Israel’s Bar Ilan University launches one-of-a-kind course that focuses on 3D Printing in Medicine
New Delhi : Bar-Ilan University’s Azrieli Faculty of Medicine in the Galilee has launched a new course, that aims to provide exposure to the use of innovative three-dimensional-based technologies for medical treatment. The course will be led by Prof. Samer Srouji, Director of the Department of Oral & Maxillofacial Surgery at the Galilee Medical Center.
The course, “Tomorrow’s Medicine – An Introduction to Tissue Regeneration and 3D Printing”, will be given by the Department of Oral & Maxillofacial Surgery at the Galilee Medical Center. The field of tissue engineering, design and 3D printing began to develop in the 1990s and made significant strides in the 21st century with the development of medical technologies and advanced materials for implantation such as titanium or polyetheretherketone (PEEK). In recent years, increasing numbers of clinicians are becoming familiar with engineers, universities and start-ups in the field in order to offer patients better and more accurate personalized medical treatment.
“Until the development of 3D technology, it was not possible to customize devices and implants,” explains Prof. Srouji. “The principle behind the technology is the development of customized devises for patients. In medicine, 3D printing is designed to provide personalized treatment in surgeries performed today using conventional methods. For example, the new options we use today allow for customization of pallets, so that treatment is more accurate and shorter. Such technologies are already being applied in a number of medical fields, such as oral and maxillofacial surgery, neurosurgery, orthopedics, and more.”
According to Prof. Srouji, in the oral and maxillofacial field, clinicians are required to deal with extremely complex anatomy, for which there is substantial difficulty in fitting implants. In view of this challenge, the need has arisen to produce accurate devices with meticulous planning, able to restore structures such as in the jaws, midface or the orbit.
In the Department of Oral and Maxillofacial Surgery at the Galilee Medical Center, headed by Prof. Srouji, a clinical center has been established for the design and 3D printing of customized implants. The center’s guiding principle is 3D Point-of-Care (3D PoC) i.e., 3D-based treatment, derived from tissue defects that needs to be accurately rehabilitated for patients. Recently, the center was equipped with a biological 3D printer – one of the firsts of its kind in Israel – that is used for advanced tissue engineering research and the printing of bone and cartilage.
“As a result of the clinicians’ lack of familiarity with the field and innovative treatment options, the idea arose to combine forces with the Department of Oral and Maxillofacial Surgery in the Galiliee medical center in the training of medical students at Bar-Ilan University’s Azrieli Faculty of Medicine,” relates Prof.

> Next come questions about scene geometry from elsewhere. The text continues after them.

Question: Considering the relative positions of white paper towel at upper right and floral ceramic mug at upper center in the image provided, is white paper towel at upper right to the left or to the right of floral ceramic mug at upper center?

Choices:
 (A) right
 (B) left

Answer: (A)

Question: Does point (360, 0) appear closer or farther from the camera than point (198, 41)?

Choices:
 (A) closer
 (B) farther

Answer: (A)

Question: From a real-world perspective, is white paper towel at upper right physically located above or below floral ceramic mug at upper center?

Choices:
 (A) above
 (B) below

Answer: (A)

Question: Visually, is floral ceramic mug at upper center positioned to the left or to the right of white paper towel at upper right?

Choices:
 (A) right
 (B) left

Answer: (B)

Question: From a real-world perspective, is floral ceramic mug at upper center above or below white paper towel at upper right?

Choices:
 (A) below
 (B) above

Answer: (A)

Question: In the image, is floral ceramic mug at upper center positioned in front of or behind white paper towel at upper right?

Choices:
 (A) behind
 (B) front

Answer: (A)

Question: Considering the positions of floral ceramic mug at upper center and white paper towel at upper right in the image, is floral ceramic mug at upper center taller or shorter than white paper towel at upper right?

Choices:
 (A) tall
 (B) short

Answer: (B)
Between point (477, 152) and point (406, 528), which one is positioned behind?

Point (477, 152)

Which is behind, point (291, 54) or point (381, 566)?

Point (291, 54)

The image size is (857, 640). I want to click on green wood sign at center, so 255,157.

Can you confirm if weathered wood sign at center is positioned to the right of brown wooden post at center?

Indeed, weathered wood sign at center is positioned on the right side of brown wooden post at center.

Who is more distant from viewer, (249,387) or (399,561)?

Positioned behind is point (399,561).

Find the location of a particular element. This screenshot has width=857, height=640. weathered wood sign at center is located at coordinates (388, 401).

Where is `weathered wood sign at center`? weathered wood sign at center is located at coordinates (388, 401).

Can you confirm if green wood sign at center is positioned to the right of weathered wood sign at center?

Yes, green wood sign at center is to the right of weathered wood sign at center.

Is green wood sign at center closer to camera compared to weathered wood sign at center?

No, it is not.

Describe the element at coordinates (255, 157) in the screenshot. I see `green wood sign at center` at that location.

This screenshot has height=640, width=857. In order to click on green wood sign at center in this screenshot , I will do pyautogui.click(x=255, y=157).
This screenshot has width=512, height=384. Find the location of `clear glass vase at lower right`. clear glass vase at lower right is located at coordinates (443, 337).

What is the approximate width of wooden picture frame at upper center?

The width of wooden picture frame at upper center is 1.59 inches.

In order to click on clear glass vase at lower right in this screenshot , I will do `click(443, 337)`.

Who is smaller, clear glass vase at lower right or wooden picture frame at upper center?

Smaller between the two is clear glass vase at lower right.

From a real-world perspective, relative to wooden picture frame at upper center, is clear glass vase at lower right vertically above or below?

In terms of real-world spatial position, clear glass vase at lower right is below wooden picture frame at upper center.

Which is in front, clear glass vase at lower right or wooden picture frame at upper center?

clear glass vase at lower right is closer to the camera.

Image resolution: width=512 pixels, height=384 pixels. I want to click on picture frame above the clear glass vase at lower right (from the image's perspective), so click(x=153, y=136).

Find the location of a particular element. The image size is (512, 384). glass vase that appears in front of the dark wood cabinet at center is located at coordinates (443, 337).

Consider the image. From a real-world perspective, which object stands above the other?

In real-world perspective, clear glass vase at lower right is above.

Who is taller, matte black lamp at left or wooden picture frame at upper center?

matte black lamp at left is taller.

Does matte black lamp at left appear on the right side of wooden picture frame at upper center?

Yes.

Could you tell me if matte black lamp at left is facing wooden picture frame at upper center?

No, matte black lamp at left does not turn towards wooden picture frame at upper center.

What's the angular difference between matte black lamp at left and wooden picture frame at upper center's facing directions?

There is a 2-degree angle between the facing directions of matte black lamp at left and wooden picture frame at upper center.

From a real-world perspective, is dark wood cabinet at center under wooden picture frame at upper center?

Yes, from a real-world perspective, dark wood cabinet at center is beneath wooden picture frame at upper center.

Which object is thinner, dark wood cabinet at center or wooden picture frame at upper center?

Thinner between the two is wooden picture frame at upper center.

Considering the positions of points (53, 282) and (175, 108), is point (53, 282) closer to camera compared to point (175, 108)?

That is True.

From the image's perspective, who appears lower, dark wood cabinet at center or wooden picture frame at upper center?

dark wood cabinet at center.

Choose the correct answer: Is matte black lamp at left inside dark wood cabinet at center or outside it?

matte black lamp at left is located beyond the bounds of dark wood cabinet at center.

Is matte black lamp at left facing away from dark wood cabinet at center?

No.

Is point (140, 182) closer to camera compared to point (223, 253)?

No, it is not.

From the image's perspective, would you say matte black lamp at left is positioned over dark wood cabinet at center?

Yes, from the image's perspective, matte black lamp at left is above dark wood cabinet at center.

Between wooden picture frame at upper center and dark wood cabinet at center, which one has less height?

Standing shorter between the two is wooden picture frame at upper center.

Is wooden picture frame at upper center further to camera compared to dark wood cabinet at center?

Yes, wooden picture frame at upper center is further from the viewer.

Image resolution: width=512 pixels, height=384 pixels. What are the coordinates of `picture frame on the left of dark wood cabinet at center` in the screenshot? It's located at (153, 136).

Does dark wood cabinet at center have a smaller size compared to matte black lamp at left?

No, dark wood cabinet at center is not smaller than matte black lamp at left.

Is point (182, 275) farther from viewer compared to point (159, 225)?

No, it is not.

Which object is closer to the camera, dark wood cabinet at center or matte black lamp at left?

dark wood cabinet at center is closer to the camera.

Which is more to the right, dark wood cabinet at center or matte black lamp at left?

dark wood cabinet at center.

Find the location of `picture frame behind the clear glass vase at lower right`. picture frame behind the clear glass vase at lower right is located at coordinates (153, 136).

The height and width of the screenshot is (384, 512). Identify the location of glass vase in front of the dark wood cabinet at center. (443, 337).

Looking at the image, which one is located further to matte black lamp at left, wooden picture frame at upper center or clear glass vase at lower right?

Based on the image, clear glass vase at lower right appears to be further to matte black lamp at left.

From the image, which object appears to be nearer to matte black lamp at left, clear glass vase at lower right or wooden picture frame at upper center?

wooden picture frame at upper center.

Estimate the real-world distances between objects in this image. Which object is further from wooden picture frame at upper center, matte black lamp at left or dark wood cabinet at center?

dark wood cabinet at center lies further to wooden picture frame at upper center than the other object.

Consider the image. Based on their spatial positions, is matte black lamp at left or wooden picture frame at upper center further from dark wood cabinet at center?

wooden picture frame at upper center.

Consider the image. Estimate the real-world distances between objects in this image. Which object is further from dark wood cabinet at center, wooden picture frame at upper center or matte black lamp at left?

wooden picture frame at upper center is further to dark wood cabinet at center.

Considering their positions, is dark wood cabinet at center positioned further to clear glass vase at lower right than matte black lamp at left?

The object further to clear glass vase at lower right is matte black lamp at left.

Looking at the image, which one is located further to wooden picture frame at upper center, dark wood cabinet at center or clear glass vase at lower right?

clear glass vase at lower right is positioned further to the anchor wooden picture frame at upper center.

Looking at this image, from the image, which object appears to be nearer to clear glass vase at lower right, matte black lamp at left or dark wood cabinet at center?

Srouji about what led to the opening of the course. “As part of the course that will be given in the pre-clinical years, students will be introduced to advanced and exceptional clinical knowledge, that is not included in the routine syllabus of medical students.”
Students in the course will become acquainted with the medical revolution that has led to the development of the field of 3D, medical imaging, segmentation and 3D modelling of implants. The course will present three-dimensional treatment methods that aim to repair tissue deficiency resulting from trauma to the head and neck area, supplementation of deficiency due to removal of cancerous lesions, treatments to correct congenital deformities, and more. In addition, the course will cover chapters in tissue engineering, advanced tissue cultures, and will introduce the field of bio-printing – a combination of three-dimensional printing principles and tissue engineering for creating biological tissue implants.
The new course focuses on a hot, developing field. Prof. Srouji explains that medicine is currently transitioning from the use of 3D technologies and inert materials that are not absorbed by the body to the use of biological and biomimetic substances, whose chances of being rejected are significantly lower. These substances undergo a much better and more natural transition in the body, in contrast to metals, such as titanium, that are never absorbed.